On 12/03/2020 16:37, Jason Gunthorpe wrote:
On Thu, Mar 12, 2020 at 04:16:33PM +0000, Steven Price wrote:
Actually, while you are looking at this, do you think we should be
adding at least READ_ONCE in the pagewalk.c walk_* functions? The
multiple references of pmd, pud, etc without locking seems sketchy to
me.
I agree it seems worrying. I'm not entirely sure whether the holding of
mmap_sem is sufficient,
I looked at this question, and at least for PMD, mmap_sem is not
sufficient. I didn't easilly figure it out for the other ones
I'm guessing if PMD is not safe then none of them are.
this isn't something that I changed so I've just
been hoping that it's sufficient since it seems to have been working
(whether that's by chance because the compiler didn't generate multiple
reads I've no idea). For walking the kernel's page tables the lack of
READ_ONCE is also not great, but at least for PTDUMP we don't care too much
about accuracy and it should be crash proof because there's no RCU grace
period. And again the code I was replacing didn't have any special
protection.
I can't see any harm in updating the code to include READ_ONCE and I'm happy
to review a patch.
The reason I ask is because hmm's walkers often have this pattern
where they get the pointer and then de-ref it (again) then
immediately have to recheck the 'again' conditions of the walker
itself because the re-read may have given a different value.

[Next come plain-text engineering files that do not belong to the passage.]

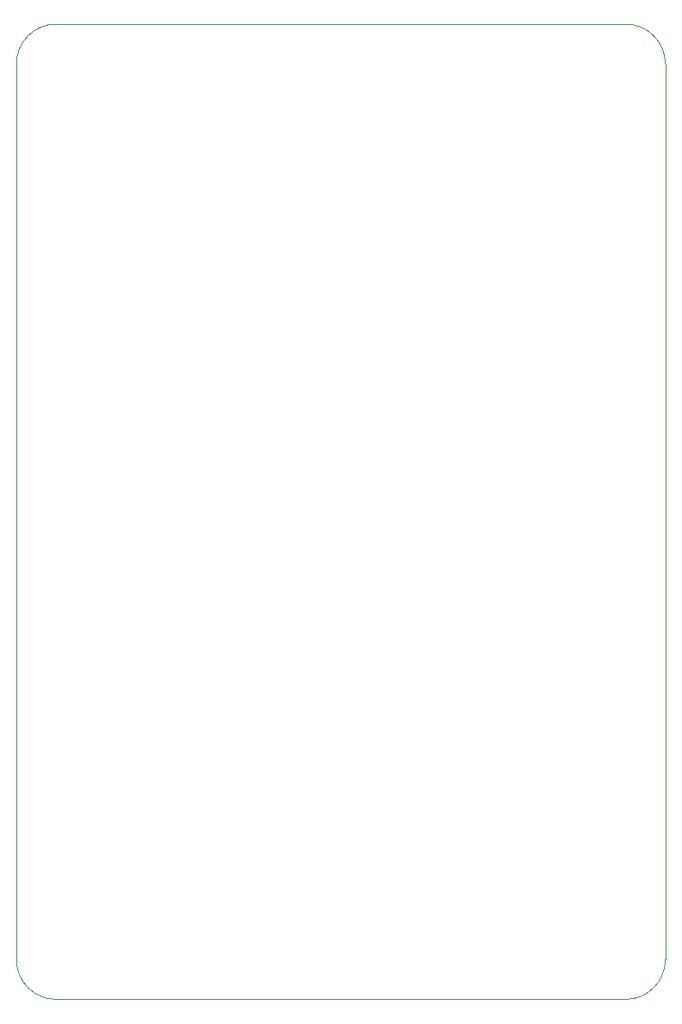
<source format=gko>
%TF.GenerationSoftware,KiCad,Pcbnew,4.0.7-e2-6376~58~ubuntu16.04.1*%
%TF.CreationDate,2018-08-06T09:41:40-07:00*%
%TF.ProjectId,8x12-PocketBeagle-Breakout,387831322D506F636B6574426561676C,1.0*%
%TF.FileFunction,Profile,NP*%
%FSLAX46Y46*%
G04 Gerber Fmt 4.6, Leading zero omitted, Abs format (unit mm)*
G04 Created by KiCad (PCBNEW 4.0.7-e2-6376~58~ubuntu16.04.1) date Mon Aug  6 09:41:40 2018*
%MOMM*%
%LPD*%
G01*
G04 APERTURE LIST*
%ADD10C,0.350000*%
%ADD11C,0.040640*%
G04 APERTURE END LIST*
D10*
D11*
X95373000Y-30009000D02*
X39373000Y-30009000D01*
X39273000Y-125809000D02*
X95373000Y-125809000D01*
X99273000Y-121909000D02*
X99273000Y-33909000D01*
X99272994Y-33902193D02*
G75*
G03X95373000Y-30009000I-3899994J-6807D01*
G01*
X95373000Y-125809000D02*
G75*
G03X99273000Y-121909000I0J3900000D01*
G01*
X35473000Y-33909000D02*
X35473000Y-121909000D01*
X35473006Y-121915807D02*
G75*
G03X39373000Y-125809000I3899994J6807D01*
G01*
X39373000Y-30009000D02*
G75*
G03X35473000Y-33909000I0J-3900000D01*
G01*
M02*

</source>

Having the walker deref the pointer and pass the value it into the ops
for use rather than repeatedly de-refing an unlocked value seems like
a much safer design to me.
Yeah that sounds like a good idea.
If this also implicitly relies on a RCU grace period then it is also
missing RCU locking...
True - I'm not 100% sure in what situations a page table entry can be
freed. Anshuman has added locking to deal with memory hotplug[1]. I
believe this is sufficient.
[1] bf2b59f60ee1 ("arm64/mm: Hold memory hotplug lock while walking for
kernel page table dump")
I also didn't quite understand why walk_pte_range() skipped locking
the pte in the no_vma case - I don't get why vma would be related to
locking here.
The no_vma case is for walking the kernel's page tables and they may
have entries that are not backed by struct page, so there isn't
(reliably) a PTE lock to take.
I also saw that hmm open coded the pte walk, presumably for
performance, so I was thinking of adding some kind of pte_range()

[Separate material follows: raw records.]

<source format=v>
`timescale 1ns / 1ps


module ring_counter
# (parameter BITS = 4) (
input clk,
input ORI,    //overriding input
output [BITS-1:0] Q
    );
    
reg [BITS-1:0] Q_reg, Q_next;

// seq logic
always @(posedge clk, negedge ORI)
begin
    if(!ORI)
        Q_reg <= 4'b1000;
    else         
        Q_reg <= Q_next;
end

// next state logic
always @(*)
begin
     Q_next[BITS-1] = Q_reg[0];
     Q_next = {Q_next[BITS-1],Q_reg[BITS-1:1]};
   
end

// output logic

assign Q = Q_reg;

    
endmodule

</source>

callback to avoid the expensive indirect function call per pte, but
hmm also can't have the pmd locked...
Yeah the callback per PTE is a bit heavy because of the indirect
function call. I'm not sure how to optimise it beyond open coding at the
PMD level. One option would be to provide helper functions to make it a
bit more generic.
Do you have an idea of what pte_range() would look like?
Steve